START Text for analysis

Singapore has openly positioned itself as a private banking hub in Asia, aiming to tap into the region's population of approximately 2.4 million high-net-worth individuals (ie, people with at least US$1m-worth of fluid assets), who own an amassed fortune of US$7.6 trillion-worth of assets. With these figures exponentially higher than just a few years ago, personal assets within the region are set to further increase with the forecasted growth of China and India.
Many investors see Singapore as a stable centre for wealth management due to the island state's solid regulations and variety of available instruments and service sectors. This is matched by a diverse, highly educated and largely bilingual workforce which frames the important aspects of social and political diplomacy required for an influx of personal wealth investment.
Private banks themselves have nearly doubled in number since the year 2000, with headcounts having increased between 15% and 45%, steadily making Singapore the sixth largest offshore private banking centre in the world. But problems still plague private banking recruitment, largely due to a local skills shortage and the current market volatility.
Shortage of relationship managers
The country's central bank, the Monetary Authority of Singapore (MAS), has estimated that approximately US$200bn-worth of private banking assets are being managed in Singapore. With this in mind, and combined with an onslaught of boutique players setting up shop locally, private banks have ambitiously sought to increase market share in Asia, leading to a serious talent shortage.
The reality, however, is that the real lack lies in the industry's relatively small supply of seasoned and experienced relationship managers with existing portfolios and contacts. This is due to the relative novelty of private banking in the region, with a very limited number of genuine private bankers who have developed their careers from the 1990s, when private banking first started in Singapore.
While banks are willing to offer attractive packages to senior private bankers with access to high-net-worth clients, these private bankers are usually difficult to move because they are loath to persuade clients to switch banks - a practice that might be detrimental to client relationships if practised too often and within too short a time frame.
With the economy buoyant between 2005 and 2007, many senior private bankers who have moved within the last two to three years are generally not likely to consider moving again for the next few years, leaving the industry relatively stagnant in the crème de la crème of its upper tiers.
Creative approaches to hiring
In view of the region's shortage of experienced individuals, private banks are becoming increasingly creative in their efforts to bolster the ranks of wealth managers in Asia.

END Text for analysis

▸ **Your objective**: Can you reproduce, word for word, the part of the text on Singapore's private banking sector starting with "Many investors see" and going on through "personal wealth investment."?

START Supplied information

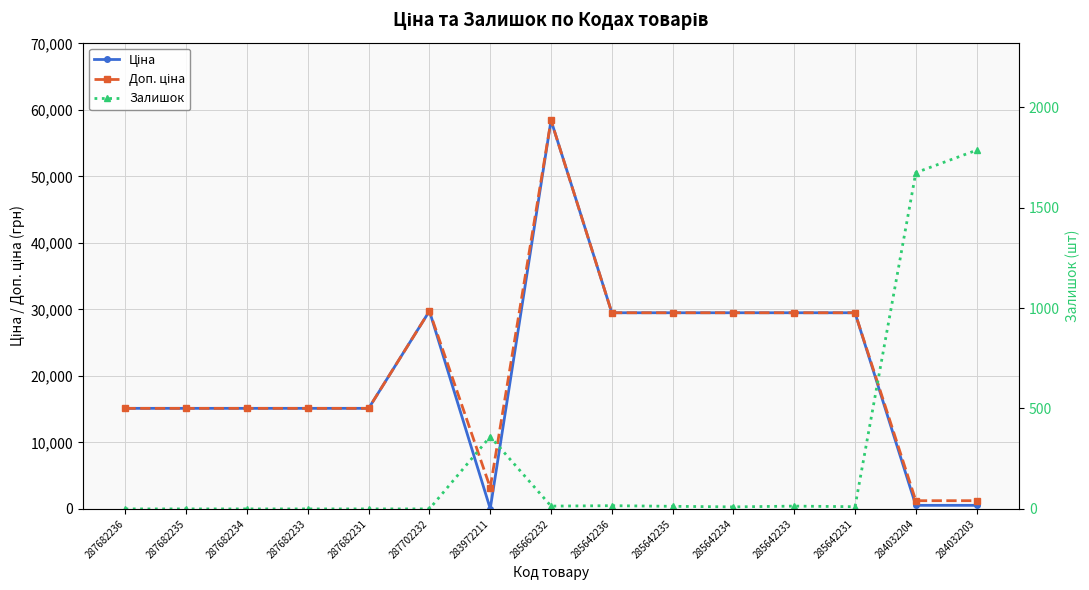

Reading right to left, what are all the values shown in this chart?

Ціна: 284032203=539.0	284032204=539.0	285642231=29491.5	285642233=29491.5	285642234=29491.5	285642235=29491.5	285642236=29491.5	285662232=58426.5	283972211=32.0	287702232=29747.2	287682231=15120.0	287682233=15120.0	287682234=15120.0	287682235=15120.0	287682236=15120.0
Доп. ціна: 284032203=1235.4	284032204=1235.4	285642231=29491.5	285642233=29491.5	285642234=29491.5	285642235=29491.5	285642236=29491.5	285662232=58426.5	283972211=3205.0	287702232=29747.2	287682231=15120.0	287682233=15120.0	287682234=15120.0	287682235=15120.0	287682236=15120.0
Залишок: 284032203=1786.0	284032204=1674.0	285642231=11.0	285642233=14.0	285642234=10.0	285642235=13.0	285642236=16.0	285662232=14.0	283972211=360.0	287702232=0.0	287682231=0.0	287682233=0.0	287682234=0.0	287682235=0.0	287682236=0.0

END Supplied information

▸ **Final answer**:
Many investors see Singapore as a stable centre for wealth management due to the island state's solid regulations and variety of available instruments and service sectors. This is matched by a diverse, highly educated and largely bilingual workforce which frames the important aspects of social and political diplomacy required for an influx of personal wealth investment.